I’m not the person I was one month ago.
I poured over the reality of the 33 million people adrift or dead who spoke my language — a population nearly that of Canada crushed beneath glaciers, their lives now rotted floodwater.
My body was nauseous, my anger articulate. I had felt Pakistan vividly then.
I had said smart things then. I was political, human, concise. I talked about Ukraine plastered over mainstream media, the Queen clogging public consciousness and the people around me in a happy buzz about the Harvest Music Festival.
My isolation could not have been fiercer and my muteness more venomous. I felt disembodied, barely an individual.
This is what it means to be “from” a place: to mourn its pain by sacrificing identity and filling the gap with facts for anyone who will listen. It’s an all-consuming clarity.
The victims of Pakistan’s climate apartheid are not my family, not my friends, not anyone I remotely know. But they could have been. I bonded with them unbearably.
I sat through courses and assignments, bonding unbearably into a void while the University of New Brunswick lowered its flags, expressing its “thoughts and sympathies” to the Royal Family.
When The Aquinian published a piece about Pakistan, I was shocked and relieved. I felt seen. It was a problem that something as elementary as acknowledgement became a rare feeling. I feel this, and I am not one of the 33 million people begging for aid.
But that was a month ago. Now, I’m in a different place.
Now, I feel nothing.
I flip through headlines and footage of the floods trying to resuscitate myself, but the numbers are digits followed by hypnotically long zeros. The drowned and the diseased seem fictional and my eyes glaze over.
My humanity has expired.
I sip my coffee and go to class. I stress about my midterms and sleep deprivation and grad school applications. I stress about writing about Pakistan with a heart that is now empty.
The truth is, the world goes on.
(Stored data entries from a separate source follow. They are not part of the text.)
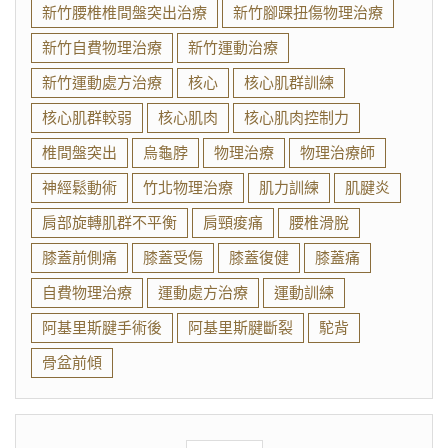
新竹腰椎椎間盤突出治療
新竹腳踝扭傷物理治療
新竹自費物理治療
新竹運動治療
新竹運動處方治療
核心
核心肌群訓練
核心肌群較弱
核心肌肉
核心肌肉控制力
椎間盤突出
烏龜脖
物理治療
物理治療師
神經鬆動術
竹北物理治療
肌力訓練
肌腱炎
肩部旋轉肌群不平衡
肩頸痠痛
腰椎滑脫
膝蓋前側痛
膝蓋受傷
膝蓋復健
膝蓋痛
自費物理治療
運動處方治療
運動訓練
阿基里斯腱手術後
阿基里斯腱斷裂
駝背
骨盆前傾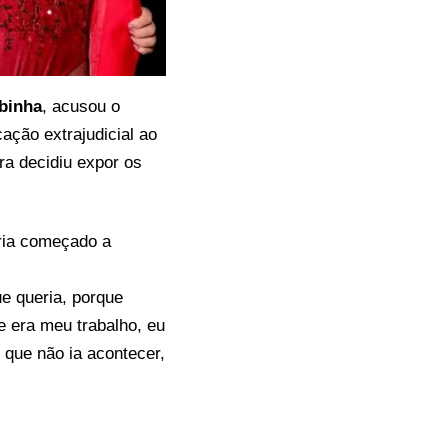
binha
, acusou o
cação extrajudicial ao
ra decidiu expor os
eria começado a
e queria, porque
e era meu trabalho, eu
 que não ia acontecer,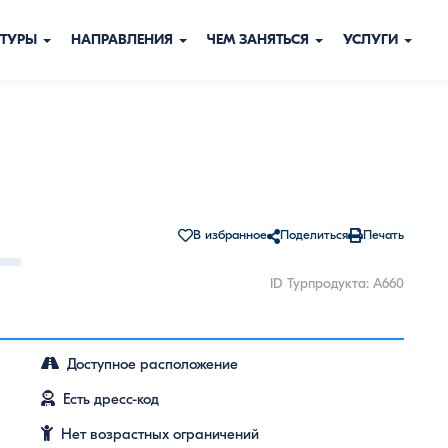
ТУРЫ
НАПРАВЛЕНИЯ
ЧЕМ ЗАНЯТЬСЯ
УСЛУГИ
В избранное
Поделиться
Печать
ID Турпродукта: A660
Доступное расположение
Есть дресс-код
Нет возрастных ограничений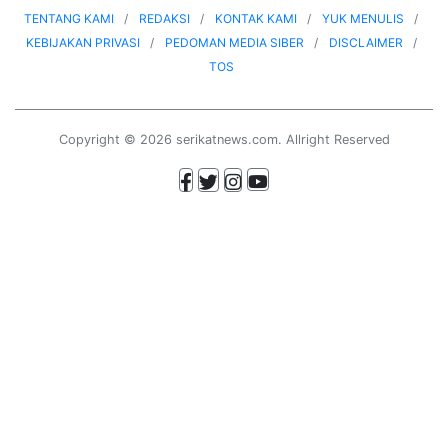
TENTANG KAMI
REDAKSI
KONTAK KAMI
YUK MENULIS
KEBIJAKAN PRIVASI
PEDOMAN MEDIA SIBER
DISCLAIMER
TOS
Copyright © 2026 serikatnews.com. Allright Reserved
Humans adapt, compartmentalize and forget. I am no stranger to this momentum that blazes and dies in a matter of months.
The reflex of pain is not honourable if it cannot be sustained. I run in circles trying to find a way to prolong its life. It never works; my brain chemicals lapse back to my privileged norms. They lie in wait for the next shock.
Adaptation is an instinct. I accept this. I will abandon the words “sensitized” and “desensitized” as they don’t reflect principles, but the limits of our biology. No one can sustain infinite momentum, much as they seek feeling — to prove their morality to themselves.
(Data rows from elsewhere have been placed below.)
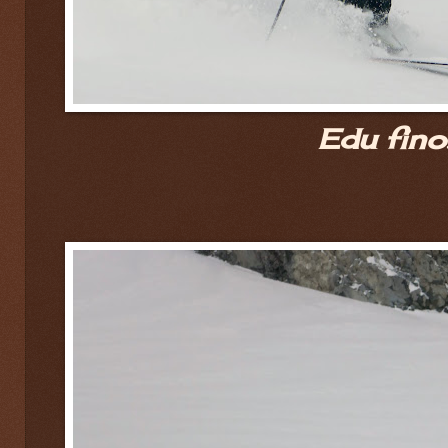
Edu fino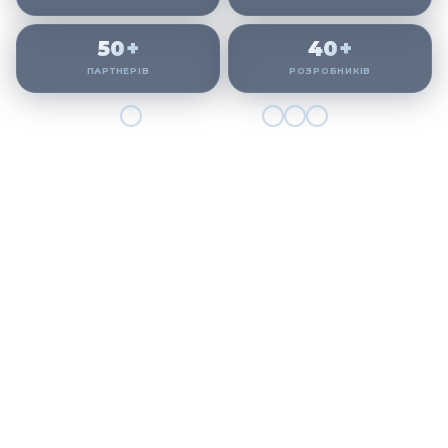
50+
40+
ПАРТНЕРІВ
РОЗРОБНИКІВ
НАШІ РІШЕННЯ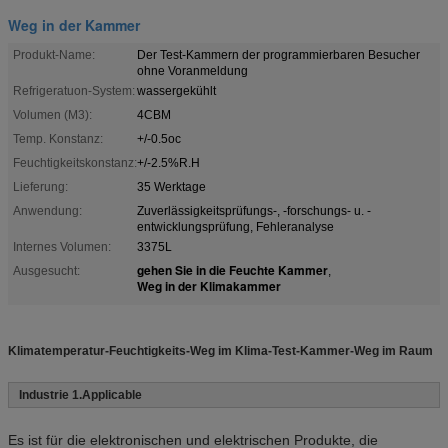
Weg in der Kammer
Produkt-Name:
Der Test-Kammern der programmierbaren Besucher
ohne Voranmeldung
Refrigeratuon-System:
wassergekühlt
Volumen (M3):
4CBM
Temp. Konstanz:
+/-0.5oc
Feuchtigkeitskonstanz:
+/-2.5%R.H
Lieferung:
35 Werktage
Anwendung:
Zuverlässigkeitsprüfungs-, -forschungs- u. -
entwicklungsprüfung, Fehleranalyse
Internes Volumen:
3375L
gehen Sie in die Feuchte Kammer
Ausgesucht:
,
Weg in der Klimakammer
Klimatemperatur-Feuchtigkeits-Weg im Klima-Test-Kammer-Weg im Raum
Industrie 1.Applicable
Es ist für die elektronischen und elektrischen Produkte, die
I cannot rage at the world for feeling nothing for Pakistan when I cannot even sustain it myself.
What I can sustain, however, is knowledge.
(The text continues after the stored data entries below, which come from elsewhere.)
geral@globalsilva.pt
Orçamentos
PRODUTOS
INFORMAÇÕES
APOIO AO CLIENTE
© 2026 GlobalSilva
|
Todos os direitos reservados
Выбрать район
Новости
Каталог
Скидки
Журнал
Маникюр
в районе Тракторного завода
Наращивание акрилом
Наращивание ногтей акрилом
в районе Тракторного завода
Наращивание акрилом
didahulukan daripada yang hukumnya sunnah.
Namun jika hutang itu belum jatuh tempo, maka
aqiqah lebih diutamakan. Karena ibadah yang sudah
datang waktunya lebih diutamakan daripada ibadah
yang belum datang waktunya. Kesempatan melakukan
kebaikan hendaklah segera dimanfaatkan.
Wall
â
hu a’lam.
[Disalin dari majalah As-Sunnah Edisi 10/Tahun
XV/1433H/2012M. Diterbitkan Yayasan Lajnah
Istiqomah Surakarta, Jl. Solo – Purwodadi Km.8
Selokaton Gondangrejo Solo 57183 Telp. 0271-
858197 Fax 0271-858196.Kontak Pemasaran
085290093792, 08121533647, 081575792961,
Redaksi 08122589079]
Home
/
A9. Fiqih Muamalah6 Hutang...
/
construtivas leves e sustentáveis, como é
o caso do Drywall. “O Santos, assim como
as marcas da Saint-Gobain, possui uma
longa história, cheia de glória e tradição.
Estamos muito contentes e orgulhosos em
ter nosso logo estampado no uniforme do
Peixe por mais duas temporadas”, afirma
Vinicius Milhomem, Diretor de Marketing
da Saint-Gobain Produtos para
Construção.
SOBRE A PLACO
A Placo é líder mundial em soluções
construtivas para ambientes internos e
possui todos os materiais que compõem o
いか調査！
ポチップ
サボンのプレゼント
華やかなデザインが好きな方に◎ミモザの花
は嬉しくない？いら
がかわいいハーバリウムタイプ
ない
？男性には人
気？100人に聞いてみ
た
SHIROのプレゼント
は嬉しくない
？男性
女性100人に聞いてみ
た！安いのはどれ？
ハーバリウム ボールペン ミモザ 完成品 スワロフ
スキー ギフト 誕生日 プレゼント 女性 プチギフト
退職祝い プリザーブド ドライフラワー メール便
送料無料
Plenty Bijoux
I read. I research. I take notes. I fill myself with other peoples’ realities. I believe, eventually, the facts will become me and I will be different for it; the same way we gradually grow with the people in our lives without realizing.
In the Pakistani province of Sindh, two friends, waist-deep in flood, were hauled onto a rescue boat. Their third friend slipped and drowned right before the boat arrived.
An elderly woman wailed because a piece of a building thrown by flood fell on her leg and four people carried her out of the water, themselves drenched.
A family refused to abandon cattle clustered on a patch of water-flanked land because it was all they’d ever known.
Young boys spend their days apathetically staring at the water, their school books taken by the floods.
A sobbing man left his family at the flanks of a flood and ventured on a lifeboat to scavenge for food to bring home, worried he won’t reunite with them.
There are 33 million stories like this.
I know that if I read 1,000 stories a day, it would take me 90 years to commemorate everyone.
And I would do it, too.
This is how I mourn. This is how I cope. I make the oppressed a piece of me. I give them voice and narrative inside my life.